KATHARINA SCHLÄFT "Venedig in Wien" (28) © 2009, Sonja Hubmann
Nachdem sich die vier voneinander getrennt hatten, schlenderte Katharina mit vornehmer Zurückhaltung über weitere Brücken, die in hübschen Innenhöfen mündeten. Was Katharina ein bisschen irritierte, waren die vielen Holzleitern, die an die Hausmauern gelehnt waren. Vermutlich brauchte man diese um auch von außen rasch an Fensterläden und Dachgiebel zu kommen. Sie verkniff sich diese Frage allerdings, da ihr bereits eine wichtigere auf der Zunge brannte: „Wann beginnt das Jubiläumsfest?“
Markus zog seine silberne Taschenuhr zu Rate und überlegte halblaut: „Also, jetzt ist es 5 Uhr und die Feierlichkeiten werden bestimmt nicht vor 6 Uhr anfangen. Wir haben somit noch etwas Zeit.“ „Gut!“, antwortete Katharina und hoffte, dass Markus ihr den Vorschlag einer Gondelfahrt unterbreiten würde. Doch da kam zunächst einmal gar nichts.

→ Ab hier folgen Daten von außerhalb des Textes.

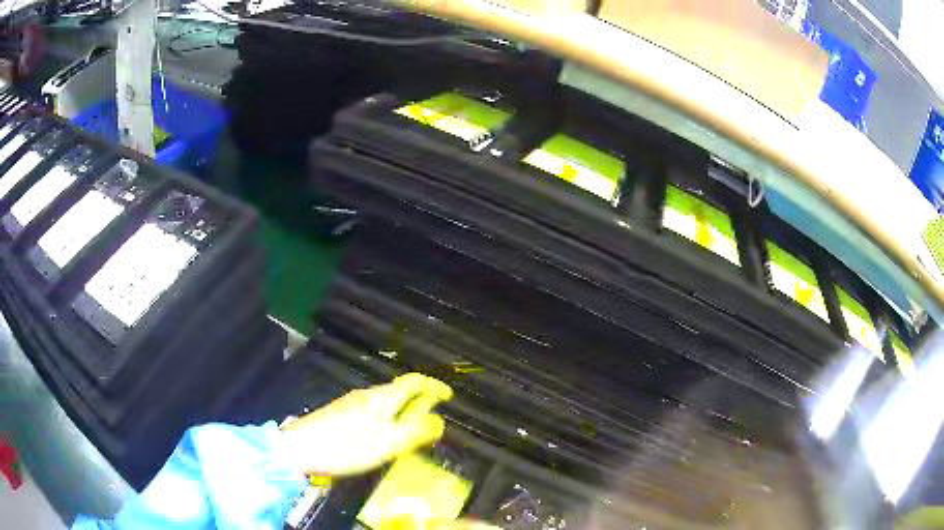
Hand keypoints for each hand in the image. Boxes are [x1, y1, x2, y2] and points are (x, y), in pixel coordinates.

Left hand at [280, 373, 452, 476]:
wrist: (299, 448)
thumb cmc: (346, 447)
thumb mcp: (387, 444)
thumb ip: (416, 432)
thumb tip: (440, 421)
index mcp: (382, 398)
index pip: (414, 381)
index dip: (434, 386)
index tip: (448, 396)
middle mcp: (368, 395)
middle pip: (400, 391)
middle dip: (420, 401)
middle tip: (433, 422)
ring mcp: (351, 404)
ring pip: (386, 402)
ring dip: (404, 412)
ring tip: (412, 433)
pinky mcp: (340, 414)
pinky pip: (374, 411)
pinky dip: (388, 419)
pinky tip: (383, 438)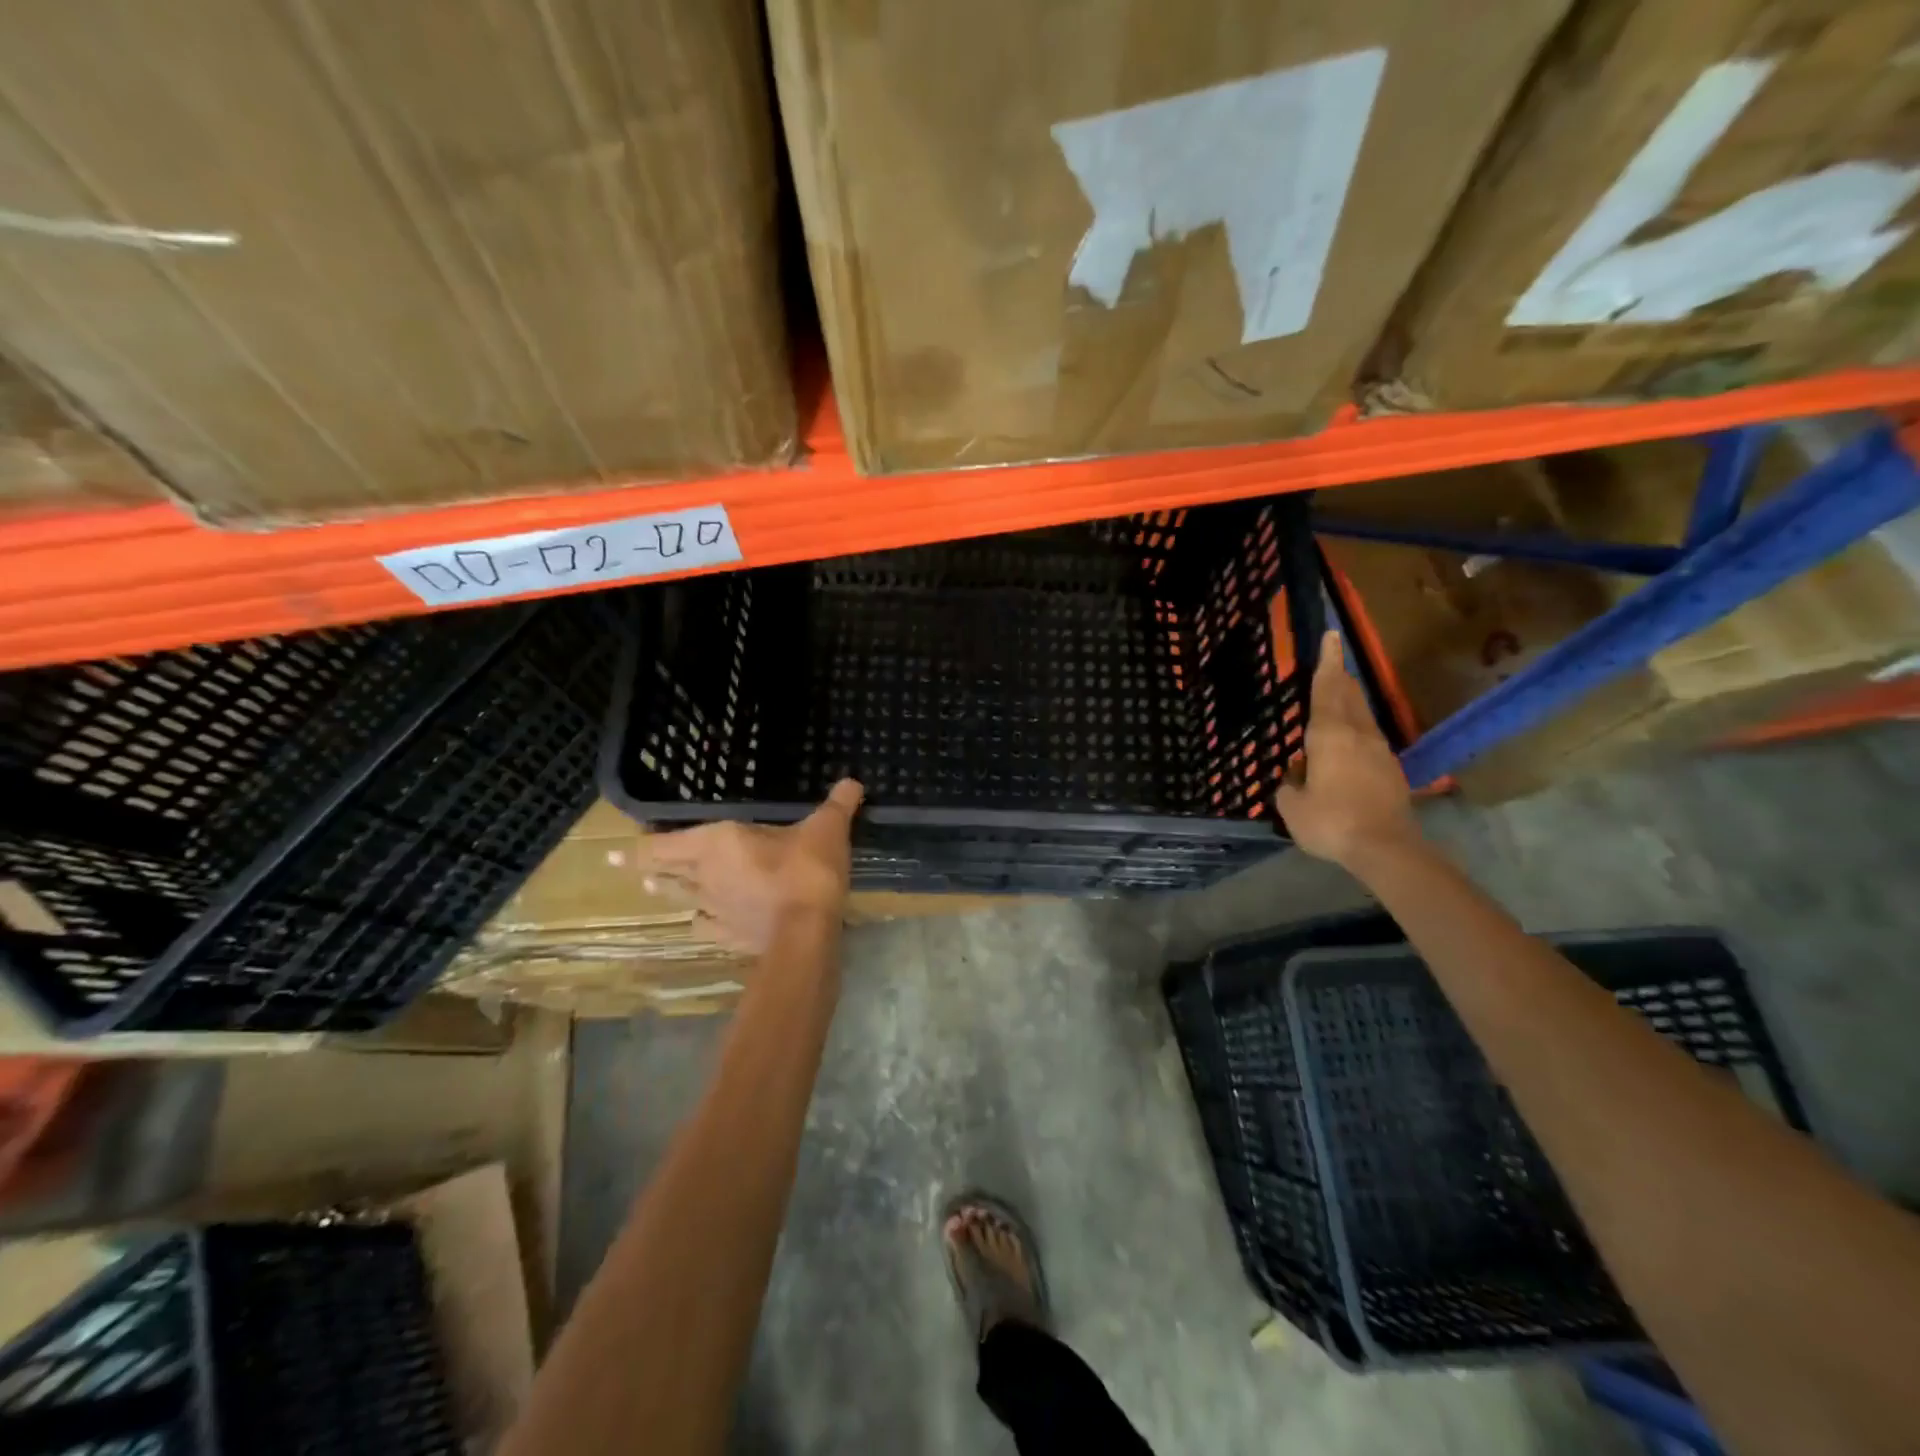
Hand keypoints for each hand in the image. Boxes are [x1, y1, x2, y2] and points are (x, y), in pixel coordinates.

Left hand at [640, 780, 862, 953]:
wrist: (806, 932)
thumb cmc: (807, 870)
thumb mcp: (826, 829)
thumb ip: (837, 804)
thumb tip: (853, 781)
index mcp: (717, 842)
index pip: (660, 846)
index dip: (636, 847)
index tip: (617, 851)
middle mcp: (704, 875)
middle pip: (663, 873)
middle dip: (645, 869)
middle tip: (632, 866)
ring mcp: (713, 910)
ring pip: (678, 900)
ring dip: (667, 892)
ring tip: (655, 889)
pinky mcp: (728, 937)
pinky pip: (704, 928)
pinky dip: (700, 922)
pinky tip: (703, 923)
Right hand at [1275, 632, 1418, 871]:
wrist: (1385, 848)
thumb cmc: (1331, 822)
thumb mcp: (1292, 806)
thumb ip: (1290, 785)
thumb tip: (1296, 775)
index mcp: (1329, 735)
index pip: (1327, 689)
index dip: (1327, 662)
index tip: (1332, 636)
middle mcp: (1357, 734)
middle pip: (1348, 696)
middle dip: (1339, 677)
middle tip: (1333, 663)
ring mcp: (1378, 751)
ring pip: (1362, 716)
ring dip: (1349, 702)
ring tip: (1338, 696)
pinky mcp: (1390, 770)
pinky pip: (1367, 739)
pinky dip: (1355, 730)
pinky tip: (1347, 743)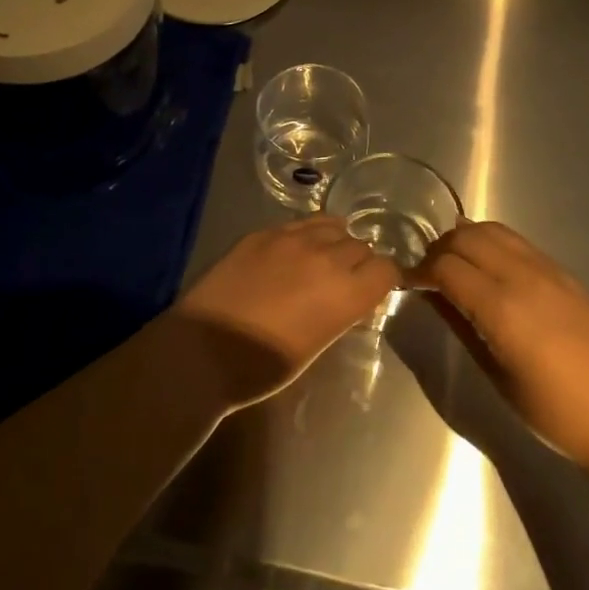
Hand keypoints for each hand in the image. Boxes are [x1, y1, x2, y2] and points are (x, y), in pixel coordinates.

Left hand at [174, 217, 400, 407]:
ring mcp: (291, 238)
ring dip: (334, 241)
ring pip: (332, 225)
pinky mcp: (262, 232)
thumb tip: (348, 295)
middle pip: (360, 245)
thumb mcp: (317, 344)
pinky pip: (299, 222)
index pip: (386, 269)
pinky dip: (306, 234)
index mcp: (345, 293)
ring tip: (320, 259)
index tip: (374, 290)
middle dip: (359, 261)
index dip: (383, 279)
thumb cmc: (263, 367)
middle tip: (343, 280)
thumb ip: (341, 311)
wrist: (202, 350)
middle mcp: (325, 257)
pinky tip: (293, 250)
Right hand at [419, 221, 588, 470]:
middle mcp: (523, 277)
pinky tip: (490, 269)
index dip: (420, 271)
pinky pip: (518, 242)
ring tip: (458, 266)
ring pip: (493, 230)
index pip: (446, 266)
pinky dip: (493, 244)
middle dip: (440, 249)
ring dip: (466, 240)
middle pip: (466, 236)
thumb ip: (462, 325)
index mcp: (502, 307)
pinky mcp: (564, 273)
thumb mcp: (496, 375)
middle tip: (430, 274)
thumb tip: (432, 295)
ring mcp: (547, 270)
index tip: (409, 284)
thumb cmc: (554, 412)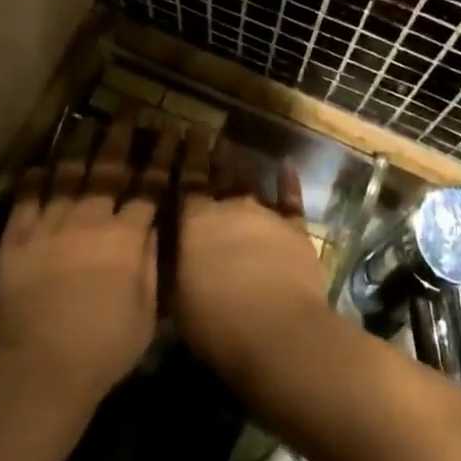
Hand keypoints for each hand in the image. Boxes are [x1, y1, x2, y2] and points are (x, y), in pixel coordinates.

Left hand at [0, 115, 171, 405]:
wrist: (43, 369)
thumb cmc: (105, 348)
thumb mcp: (147, 311)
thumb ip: (152, 262)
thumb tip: (155, 224)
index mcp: (126, 236)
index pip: (149, 185)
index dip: (161, 155)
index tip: (170, 128)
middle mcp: (90, 219)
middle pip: (109, 167)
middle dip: (121, 134)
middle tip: (129, 106)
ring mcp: (51, 225)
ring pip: (68, 174)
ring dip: (79, 145)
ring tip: (87, 121)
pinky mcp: (18, 239)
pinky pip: (26, 199)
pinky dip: (33, 180)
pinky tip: (39, 164)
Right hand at [172, 129, 332, 385]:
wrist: (277, 331)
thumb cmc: (216, 322)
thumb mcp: (177, 299)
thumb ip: (173, 265)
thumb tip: (166, 249)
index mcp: (195, 221)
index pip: (185, 181)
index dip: (183, 154)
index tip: (182, 129)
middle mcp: (229, 207)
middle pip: (216, 173)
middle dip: (208, 151)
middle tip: (202, 129)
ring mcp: (265, 213)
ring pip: (248, 180)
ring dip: (239, 163)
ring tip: (231, 146)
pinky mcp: (294, 228)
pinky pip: (290, 198)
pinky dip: (288, 180)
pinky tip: (286, 165)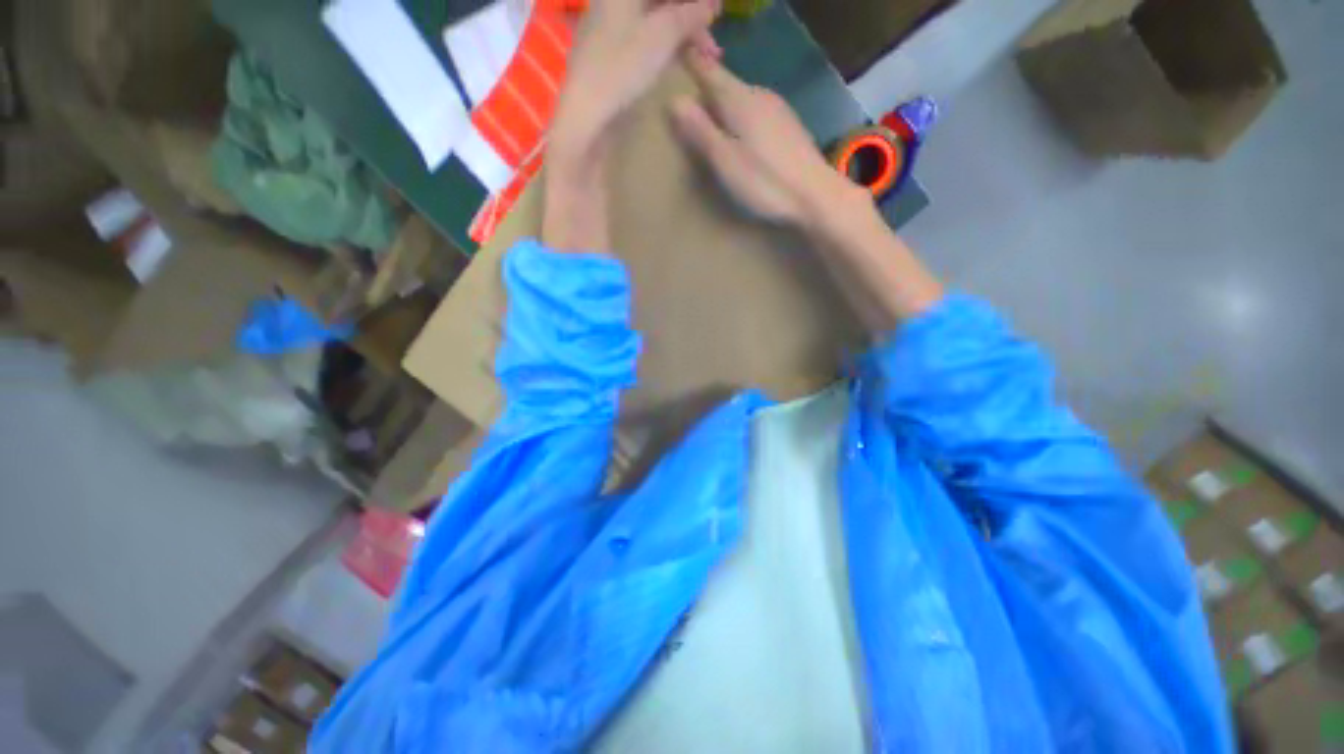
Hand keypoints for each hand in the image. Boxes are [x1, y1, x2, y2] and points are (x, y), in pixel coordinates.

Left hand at [550, 0, 721, 161]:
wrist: (587, 115)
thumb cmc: (622, 69)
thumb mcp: (661, 37)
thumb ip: (689, 15)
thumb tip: (712, 2)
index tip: (717, 10)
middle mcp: (615, 2)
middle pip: (660, 2)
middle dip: (691, 14)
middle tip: (713, 40)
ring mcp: (613, 29)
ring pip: (656, 19)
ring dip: (684, 32)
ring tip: (705, 53)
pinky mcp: (614, 55)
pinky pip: (647, 38)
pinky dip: (668, 44)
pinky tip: (681, 57)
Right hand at [673, 50, 941, 326]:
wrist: (815, 195)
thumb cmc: (764, 181)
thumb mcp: (724, 160)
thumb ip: (700, 131)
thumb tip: (674, 100)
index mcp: (739, 100)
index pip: (709, 72)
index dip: (692, 67)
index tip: (678, 70)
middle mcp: (759, 95)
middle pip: (727, 86)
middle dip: (707, 93)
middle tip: (689, 108)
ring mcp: (778, 110)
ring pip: (743, 100)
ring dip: (726, 108)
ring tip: (712, 126)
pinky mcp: (789, 127)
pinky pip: (757, 114)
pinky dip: (743, 121)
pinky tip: (742, 140)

Kein Wort, kein Satz und schon gar kein derartiger Vorschlag.
Gerade als Markus etwas sagen wollte, war auch Katharina mit dem Anfang eines Satzes herausgeplatzt: „Wir könnten vielleicht …“, stoppte sie plötzlich ihr Ansinnen, da auch Markus mit einer ähnlichen Variante begonnen hatte. Er ließ ihr aber in galanter Weise den Vortritt und so musste wohl oder übel auch noch der Rest des Satzes über ihre Lippen: „Nun, ich dachte wir könnten vielleicht eine Fahrt mit der Gondel unternehmen, falls es nicht zu kostspielig ist.“, fügte sie rasch hinzu. Markus ignorierte den letzten Teil ihres Ansinnens und lächelte zustimmend: „Genau diesen Vorschlag wollte ich gerade machen. Wenn Sie mir den Gefallen erweisen würden, mit mir in die Gondel zu steigen?“
„Ja, gerne!“, schossen die Worte aus ihrem Mund, die sie dadurch etwas abzuschwächen versuchte, indem sie ihren Blick keusch zu Boden wandern ließ. Sie beschritten einmal mehr die malerischen Gäßchen und Brückenbögen, unter denen sich das Wasser der schier endlos scheinenden Kanäle durchschlängelte. Am Ende der mit stilvollen Bauten gezierten Wasserstraße befand sich ein geräumiges Bassin, wo reich geschmückte Gondeln nur darauf warteten, ihre elegant gekleideten Fahrgäste durch die Lagunenstadt zu navigieren.Der Anlegesteg, an dem ein kleines Häuschen mit der Aufschrift „Gondel Cassa“ zu lesen war, verriet ihnen, dass sie nun ihr vorläufiges Ziel erreicht hatten. In der Gondel sah Katharina dann auch noch etwas, wonach sie sich schon den ganzen kühlen Nachmittag über gesehnt hatte: Eine warme Wolldecke. Markus geleitete sie ins Innere des wackeligen Bootes und half ihr sich zu setzen. Die dunkelgraue Decke war zum Glück so groß, dass auch noch Markus die Hälfte davon um seinen Rücken schwingen konnte. Dass sie dabei allerdings etwas dichter aneinanderrücken mussten, wertete Katharina als willkommene Laune des Schicksals.